"Kamu tidak berharap lebih pada orang itu?"
"Kayak apa?"
"Kayak, misalnya... kalian berteman, atau bersahabat, atau, lebih?"
"Hus! Cuma di FTV bisa seperti itu. Ini dunia nyata, di mana perasaan manusia tidak bisa ditebak."
Sheron menghela napas. "Erlin, aku rasa sebagai teman pun aku kadang tidak bisa menebak perasaanmu. Dan aku rasa, apapun yang kamu putuskan, aku wajib mendukungmu deh."
Erlina tersenyum. Ia tak pernah merasa lebih beruntung daripada ini, mempunyai seorang sahabat yang berani menerobos celah opininya, termasuk soal perasaan yang sebetulnya tak pernah dimengerti lebih baik oleh selain pemilik hati itu sendiri. Di banyak kesempatan Erlin meminta nasihat kepada Sheron untuk urusan ini-itu. Tapi jika sudah menyangkut perasaan cinta atau benci, ia seperti mengemas penilaiannya rapat-rapat, dengan kata sandi yang dibuat dan disimpannya sendiri. Dan Sheron tahu saat tak harus memaksakan apapun. Perbincangan itu mengalir hingga malam, membuat penyembuhan terasa lebih cepat.
**
Di hari ketujuh belas setelah kecelakaan itu, Erlina bertemu Bayu lagi. Tapi kali ini, benar-benar tanpa kata. Seperti angin yang saling melewati, kedua orang itu berpapasan di jalan kampus bak tidak saling kenal.

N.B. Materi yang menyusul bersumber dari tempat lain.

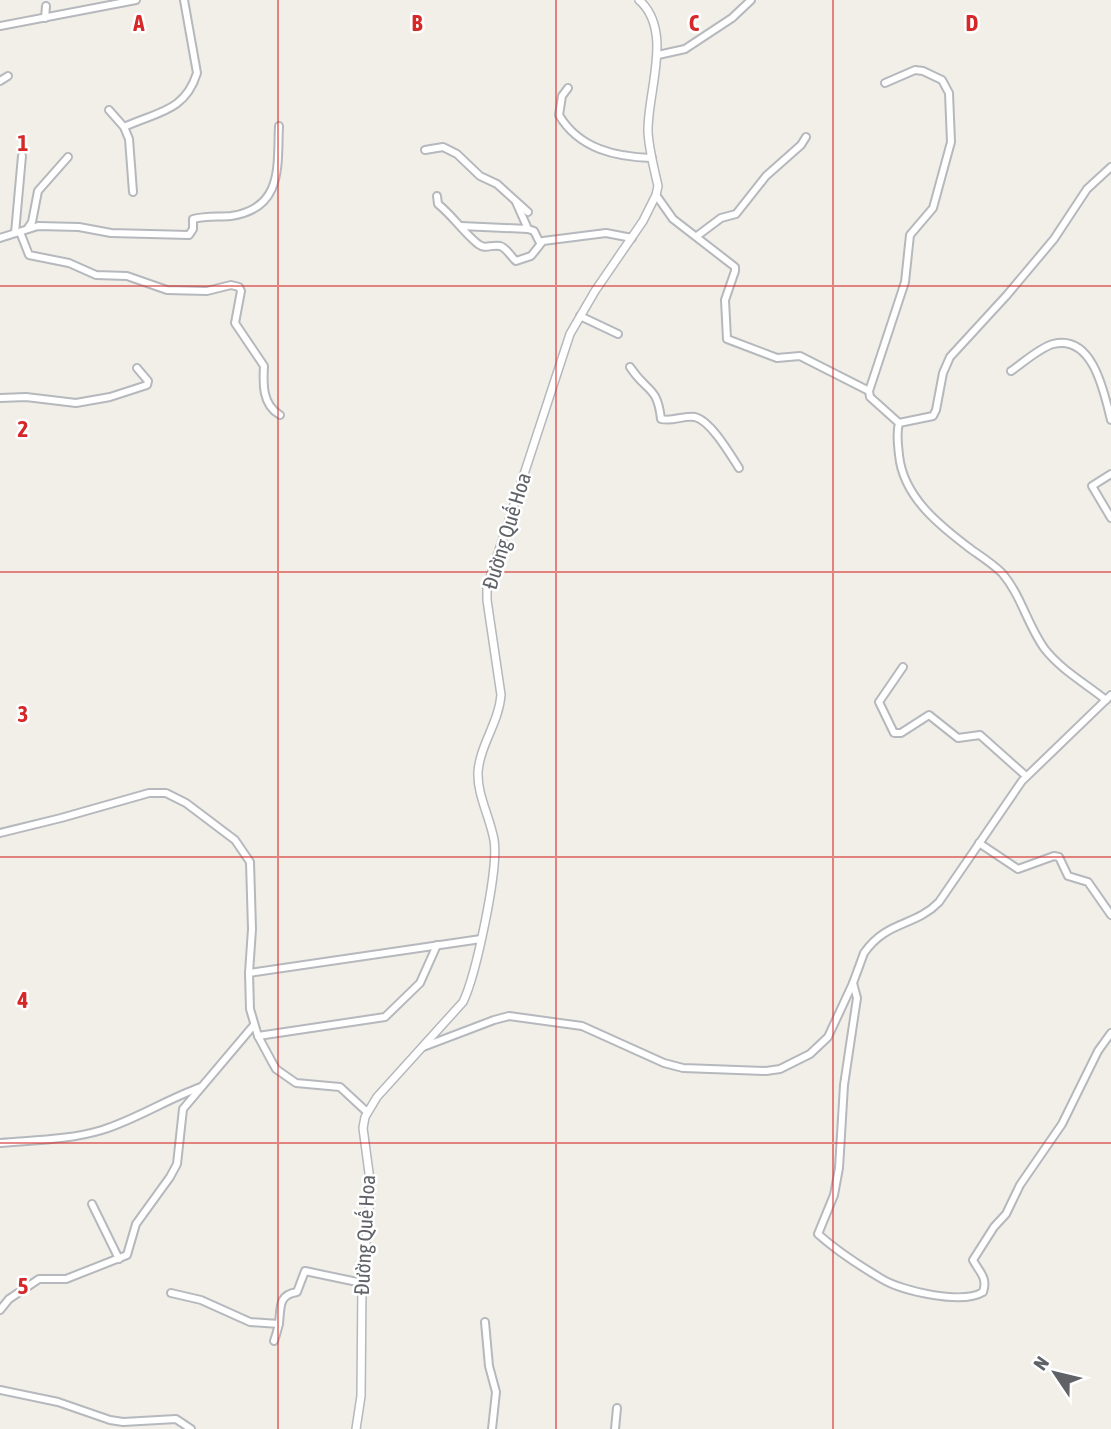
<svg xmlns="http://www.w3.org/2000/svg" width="1111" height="1429" viewBox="0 0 1111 1429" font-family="'Asap Condensed',sans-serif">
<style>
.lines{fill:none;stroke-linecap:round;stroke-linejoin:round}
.minor-casing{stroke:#b5b8bc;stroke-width:10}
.tertiary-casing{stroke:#b5b8bc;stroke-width:10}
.minor{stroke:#fff;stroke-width:6}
.tertiary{stroke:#fff;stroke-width:7}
.grid{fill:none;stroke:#d62828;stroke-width:2;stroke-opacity:0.55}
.labels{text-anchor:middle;stroke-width:5;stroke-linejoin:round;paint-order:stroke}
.street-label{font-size:21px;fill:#5f6368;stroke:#fff}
.grid-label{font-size:23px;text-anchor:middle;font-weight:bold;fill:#d62828;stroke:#fff;stroke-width:5;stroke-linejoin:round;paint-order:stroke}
</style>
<rect width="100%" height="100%" fill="#f1efe8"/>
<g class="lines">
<g class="minor-casing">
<g id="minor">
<polyline points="45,18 46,6"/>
<polyline points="0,26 136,0"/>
<polyline points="658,55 685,49 732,18 751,0"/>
<polyline points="0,81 8,76"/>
<path d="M885,83l30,-13 8,1 19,9 7,13 2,49 -18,66 -23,27 -5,47 -36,109 1,6 29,26c-3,11 -1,21 0,32 4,42 41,71 73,95 10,7 21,14 30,23 19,22 25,51 42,75 17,22 41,35 62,52"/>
<path d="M568,88l-6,8 -3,19c20,34 57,42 93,43"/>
<polyline points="109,110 124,127 129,139 133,192"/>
<path d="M124,127c32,-15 61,-15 73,-54l-13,-73"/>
<polyline points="425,150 443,147 457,154 480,176 497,184 528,212"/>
<polyline points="656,195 673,219 735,267 735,271 725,300 727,339 777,358 800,356 869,391"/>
<path d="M437,196l1,8c15,12 25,28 40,40 8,6 13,0 22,2 7,2 11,11 16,15l15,-5 12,-15 63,-8 26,5"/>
<polyline points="516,202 528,229"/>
<polyline points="461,226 528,229 534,231 540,243"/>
<polyline points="28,228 32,222 38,191 68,157"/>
<path d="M20,232l9,23 40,8 27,12 31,1 40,14 40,1 24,-6 8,2 2,4 -6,32 29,43c-1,17 -2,39 16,49"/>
<polyline points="15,233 22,156"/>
<polyline points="697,236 721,218 736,214 766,176 801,145 806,137"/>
<path d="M0,238l38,-12 41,1 32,6 78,2 4,-6v-10c12,-3 25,-2 38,-3 53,-8 46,-51 48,-90"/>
<polyline points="580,316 618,334"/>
<path d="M630,367c17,26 27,18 31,52 12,3 22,-4 34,-2 16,4 35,37 44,51"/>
<path d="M1011,371c12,-8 28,-23 42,-27 40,-10 51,48 58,76"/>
<polyline points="0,398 26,397 76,403 110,397 147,385 148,381 137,368"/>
<polyline points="899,423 933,416 936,410 943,373 950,357 1007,295 1054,239 1087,189 1111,167"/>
<polyline points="1111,474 1092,486 1111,518"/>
<polyline points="903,667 879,702 894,733 901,733 929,715 958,738 980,735 1026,776"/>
<polyline points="0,833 61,818 149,793 166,793 186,803 235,840 250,862 252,929 249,973 250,1009 258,1036 272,1062 276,1069 296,1083 340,1087 367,1112"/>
<polyline points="979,843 1018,869 1054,856 1059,857 1068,876 1088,882 1111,915"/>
<polyline points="249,973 481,939"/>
<path d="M853,983l4,15 -13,87 -5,83 -5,27 -16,39c19,17 42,32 64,45 20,12 80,26 101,13 5,-15 -4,-20 -10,-32l21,-33 12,-13 14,-29 42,-61 36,-73 13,-18"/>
<polyline points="258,1036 385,1017 420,983 437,945"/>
<path d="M423,1047l71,-27 15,-4 73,10 82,37 19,5 83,3 14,-2 30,-15 18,-17 25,-54 11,-30c23,-33 51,-26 75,-51l83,-121 89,-86"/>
<path d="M0,1143c34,-3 69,-3 102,-13 35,-11 65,-31 99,-43"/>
<polyline points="92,1204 119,1259"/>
<polyline points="171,1293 201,1300 250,1322 279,1324"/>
<polyline points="0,1310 9,1299 39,1279 66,1279 127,1255 136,1224 170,1177 177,1164 183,1109 254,1025"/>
<polyline points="485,1322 489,1366 496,1392 492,1429"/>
<path d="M274,1341c2,-6 4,-12 5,-18 2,-16 -1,-28 18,-31l8,-21 57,12"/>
<polyline points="0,1390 58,1402 110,1420 123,1422 176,1419 191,1429"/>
<polyline points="615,1429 617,1408"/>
</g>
</g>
<g class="tertiary-casing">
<path id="tertiary" d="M356,1429l5,-33 1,-113 9,-95 -8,-60 2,-11 12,-20 86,-95c13,-27 36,-134 31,-162 -4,-23 -17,-45 -16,-68 2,-27 21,-50 23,-77l-14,-95v-13l83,-253 25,-43 48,-70 13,-26 2,-9c-4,-18 -9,-36 -10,-54 -1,-40 26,-101 -9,-132"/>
</g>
<use href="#minor" class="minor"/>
<use href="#tertiary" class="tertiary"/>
</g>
<path class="grid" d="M278,0v1429M556,0v1429M833,0v1429M0,286h1111M0,572h1111M0,857h1111M0,1143h1111"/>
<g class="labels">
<g class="street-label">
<text transform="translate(507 531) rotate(-73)" y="7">Đường Quế Hoa</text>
<text transform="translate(365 1235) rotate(-87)" y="7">Đường Quế Hoa</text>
</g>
</g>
<g class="grid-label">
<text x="139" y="31">A</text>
<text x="417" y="31">B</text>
<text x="694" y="31">C</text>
<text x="972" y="31">D</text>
<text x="23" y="151">1</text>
<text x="23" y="437">2</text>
<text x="23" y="722">3</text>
<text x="23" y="1008">4</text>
<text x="23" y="1294">5</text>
</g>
<g transform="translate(1055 1373) rotate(305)" stroke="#ffffff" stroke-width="5" paint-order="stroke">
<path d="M0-5L12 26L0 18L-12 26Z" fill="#5f6368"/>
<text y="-10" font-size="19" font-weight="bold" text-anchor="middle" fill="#5f6368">N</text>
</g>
</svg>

Bayu sempat menunduk tapi akhirnya mengangkat mukanya lagi, tersenyum tapi pada orang lain yang lantas ia sapa dengan ramahnya.
Peralihan itu tak lantas membuat Erlina merasa kalah. Kebencian pada hatinya masih tersisa beberapa lapis. Meski luka di lututnya menyampaikan tumpukan pesan, ia memilih untuk mengeringkannya cepat-cepat hingga bekasnya lenyap. Seperti sedia kala, ia berjalan pada pilihan perasaannya sendiri. Kisah masa lalu yang belum begitu lama akan memberinya pelajaran penting tentang hal-hal yang mungkin akan berubah, dan hal-hal lain yang harus tetap demikian. Artian homo socius ia beri batasan sendiri.
Faktanya, hari-hari berlalu tanpa banyak perubahan. Erlina tetap membaca, tertawa dengan sahabatnya, berkenalan dengan orang-orang baru, dan setiap sore duduk merenung di sudut taman.